» **Problem**
Starting with the line containing "thumb ip: (686, 1240)" and going on through the line containing "wrist: (1268, 1224)", return the lines of the data below exactly, and only those.

» **Data provided**
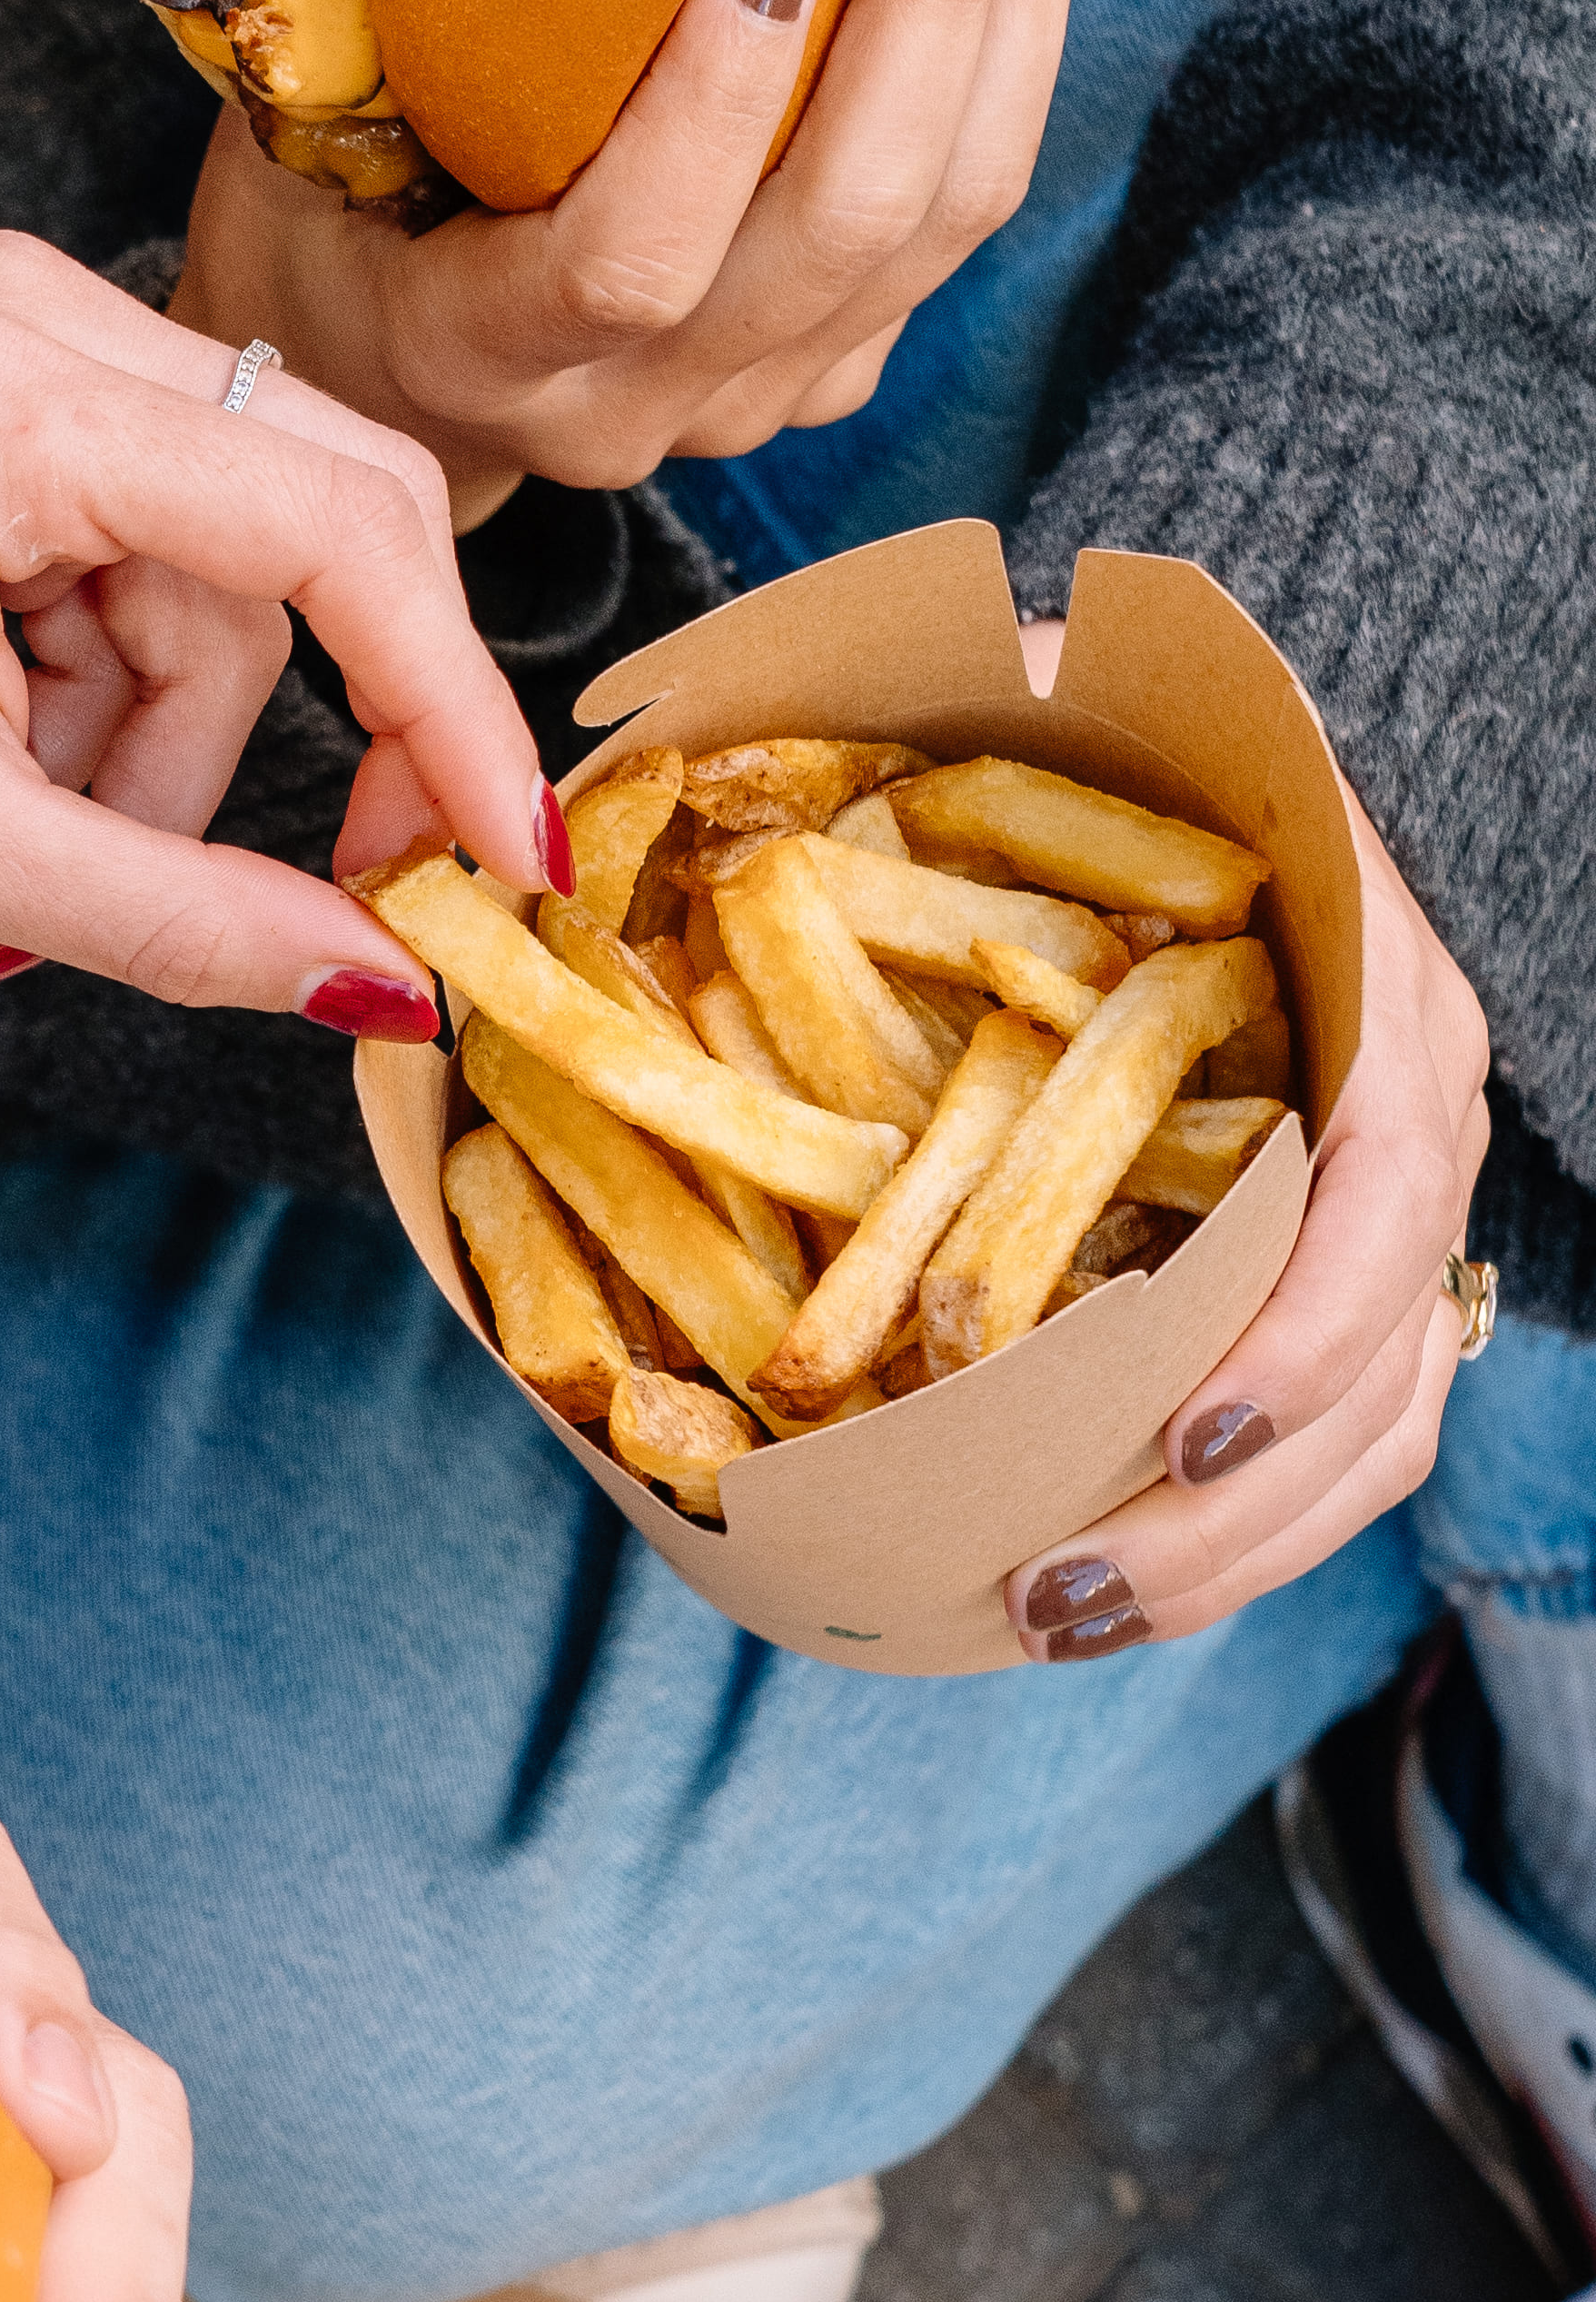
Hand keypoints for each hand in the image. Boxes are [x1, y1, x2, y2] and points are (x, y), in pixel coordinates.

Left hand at [0, 237, 552, 1022]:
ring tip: (2, 819)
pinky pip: (152, 551)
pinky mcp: (8, 379)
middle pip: (316, 532)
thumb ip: (165, 915)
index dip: (449, 703)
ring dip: (154, 734)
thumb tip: (379, 986)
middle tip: (275, 898)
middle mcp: (43, 314)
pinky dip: (105, 683)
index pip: (343, 528)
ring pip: (228, 573)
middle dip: (283, 733)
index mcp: (13, 396)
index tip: (504, 859)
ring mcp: (26, 330)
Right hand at [174, 0, 1084, 528]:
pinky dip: (1012, 48)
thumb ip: (353, 11)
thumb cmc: (315, 221)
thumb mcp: (288, 129)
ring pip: (948, 214)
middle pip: (848, 221)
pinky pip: (962, 212)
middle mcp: (640, 403)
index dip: (719, 102)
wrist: (372, 381)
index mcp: (484, 354)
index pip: (634, 259)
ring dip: (1013, 0)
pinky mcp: (834, 365)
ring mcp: (755, 396)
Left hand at [1006, 762, 1491, 1660]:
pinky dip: (1220, 1539)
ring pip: (1367, 1441)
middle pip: (1380, 1369)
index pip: (1394, 1186)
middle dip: (1229, 1517)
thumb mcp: (1083, 682)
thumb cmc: (1136, 728)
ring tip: (1048, 1618)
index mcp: (1382, 995)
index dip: (1309, 1326)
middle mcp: (1418, 1120)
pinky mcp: (1338, 1285)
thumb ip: (1019, 690)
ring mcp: (1394, 1217)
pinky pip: (1321, 1447)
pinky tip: (1090, 1590)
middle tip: (1054, 1590)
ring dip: (1221, 1563)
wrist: (1223, 759)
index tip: (1193, 1432)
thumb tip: (884, 709)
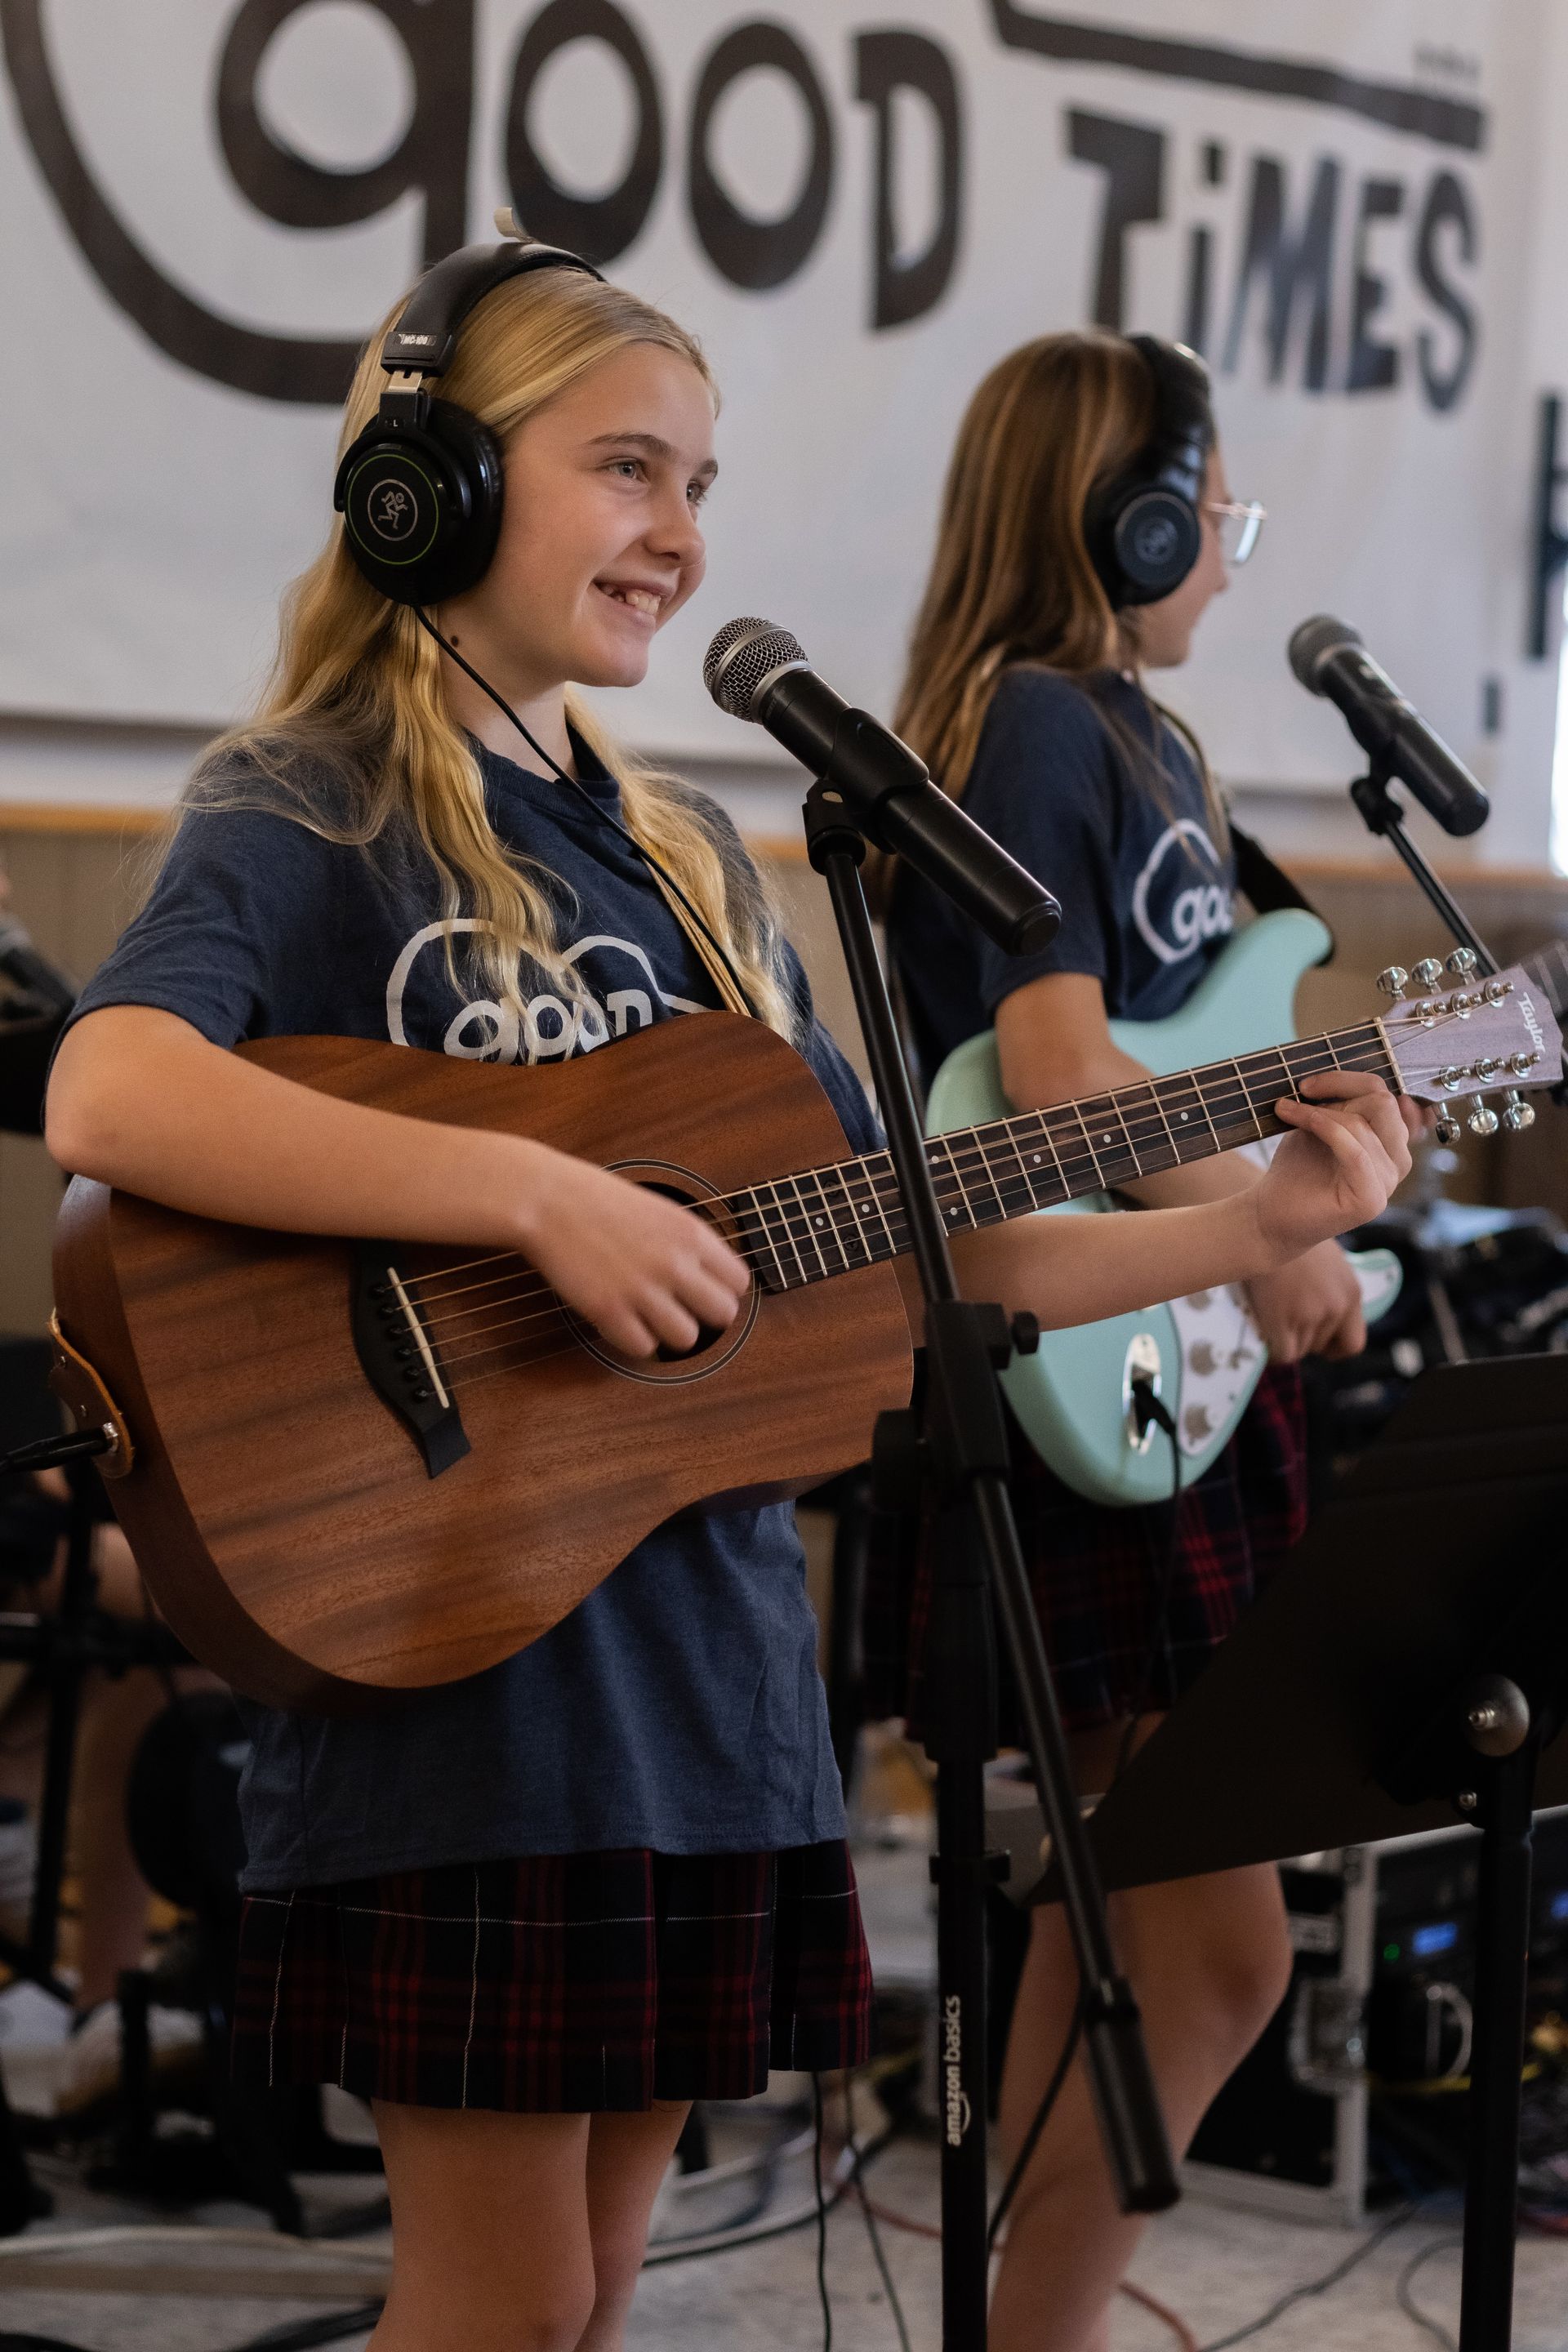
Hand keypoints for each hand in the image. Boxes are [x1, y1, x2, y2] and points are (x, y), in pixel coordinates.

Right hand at [515, 1144, 750, 1357]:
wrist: (547, 1199)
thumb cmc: (595, 1197)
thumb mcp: (658, 1207)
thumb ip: (686, 1240)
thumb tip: (710, 1272)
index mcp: (690, 1233)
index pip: (738, 1281)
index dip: (722, 1289)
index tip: (702, 1290)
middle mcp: (674, 1263)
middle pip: (722, 1314)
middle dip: (703, 1315)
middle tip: (680, 1308)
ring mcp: (642, 1289)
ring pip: (687, 1339)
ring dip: (669, 1332)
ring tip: (650, 1317)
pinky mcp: (608, 1311)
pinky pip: (643, 1348)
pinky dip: (635, 1340)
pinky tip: (623, 1321)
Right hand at [1245, 1239, 1365, 1362]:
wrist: (1268, 1224)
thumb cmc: (1293, 1236)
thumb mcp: (1328, 1262)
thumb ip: (1332, 1290)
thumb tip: (1320, 1315)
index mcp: (1352, 1293)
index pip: (1354, 1343)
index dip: (1334, 1347)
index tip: (1317, 1339)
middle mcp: (1337, 1307)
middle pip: (1320, 1346)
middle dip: (1304, 1338)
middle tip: (1286, 1319)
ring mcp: (1311, 1315)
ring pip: (1300, 1351)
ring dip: (1286, 1340)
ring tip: (1272, 1318)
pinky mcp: (1284, 1319)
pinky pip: (1283, 1353)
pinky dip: (1273, 1349)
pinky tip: (1263, 1332)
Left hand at [1249, 1072, 1419, 1267]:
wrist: (1271, 1214)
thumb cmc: (1296, 1169)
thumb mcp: (1321, 1126)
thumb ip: (1345, 1105)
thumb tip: (1359, 1081)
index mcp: (1391, 1142)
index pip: (1387, 1095)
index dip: (1349, 1080)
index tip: (1309, 1084)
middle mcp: (1397, 1162)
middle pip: (1384, 1104)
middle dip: (1339, 1091)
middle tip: (1302, 1094)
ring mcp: (1388, 1183)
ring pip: (1364, 1124)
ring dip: (1319, 1112)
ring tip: (1288, 1112)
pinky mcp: (1372, 1199)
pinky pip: (1355, 1150)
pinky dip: (1322, 1127)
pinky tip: (1295, 1121)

» **Output below**
thumb ip: (686, 1240)
thumb tip: (710, 1272)
index mcp: (690, 1233)
index pip: (738, 1281)
index dip: (722, 1289)
index tip: (702, 1290)
middle mcp: (674, 1263)
middle pip: (722, 1314)
middle dip: (703, 1315)
middle tip: (680, 1308)
ring mcp: (642, 1289)
ring pip: (687, 1339)
ring dip: (669, 1332)
ring tip: (650, 1317)
pinky mcp: (608, 1311)
pinky pip: (643, 1348)
pinky dip: (635, 1340)
pinky tip: (623, 1321)
Right hand at [1245, 1239, 1365, 1362]:
wrist: (1268, 1224)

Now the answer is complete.